At Tomorrow’s Harvest farm, you won’t find acres of land on which animals graze, or rows of corn, or bales of hay. Just stacks of boxes in a basement and the summery song of thousands of chirping crickets.
It’s one of a growing number of operations raising crickets for human consumption that these farmers say is more ecologically sound than meat but acknowledge is sure to bug some people out.
Once consumers get beyond the ick factor, they say, there are a lot of benefits to consuming bugs.
“We don’t need everybody to eat insects,” said Robert Nathan Allen, founder and director of Little Herds, an educational nonprofit in Austin, Texas, that promotes the use of insects for human food and animal feed. “The point we really like to highlight with the education is that if only a small percent of people add this to their diet, there’s a huge environmental impact.”
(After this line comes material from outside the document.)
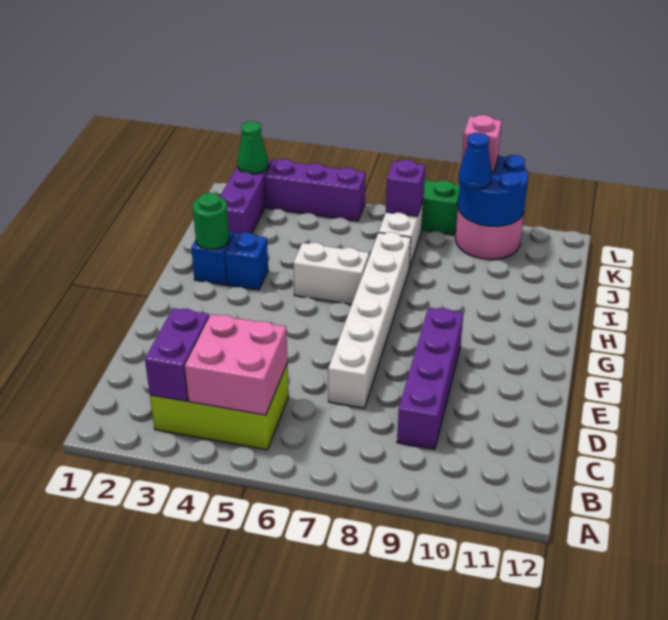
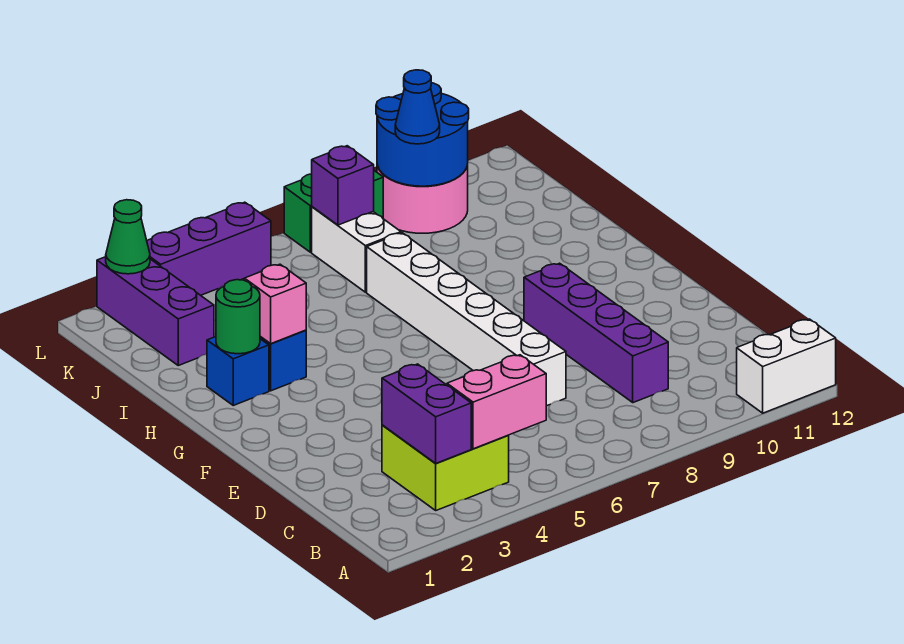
lime 2x3 brick [150,363,289,450] -> lime 2x2 brick [382,425,509,510]
pink 2x2 brick [185,314,288,415] -> pink 1x2 brick [447,355,546,449]
white 1x2 brick [293,243,369,304] -> white 1x2 brick moved to [737,319,836,413]
pink 1x1 brick [462,115,502,172] -> pink 1x1 brick moved to [244,264,306,344]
Cricket fans say if only 1 percent of the U.S. population substituted even just 1 percent of their meat consumption with insects, millions of gallons of water in drinking and irrigation would be saved, along with thousands of metric tons of greenhouse-gas emissions from machinery and animals.
At least one study finds the claims overstated that crickets are a viable protein source to supplement or replace meat, but bottom line, it generally takes fewer resources to raise and harvest crickets than, say, cattle.
Interest in entomophagy – the consumption of insects – was fueled in part by a 2013 report from the Food and Agriculture Organization of the United Nations on the viability of edible insects to help curb world hunger.
Since then, the number of producers of food containing crickets, from protein bars to chip, has jumped from zero to about 20, and cricket farms for human food have grown to about half a dozen in the United States, Allen said.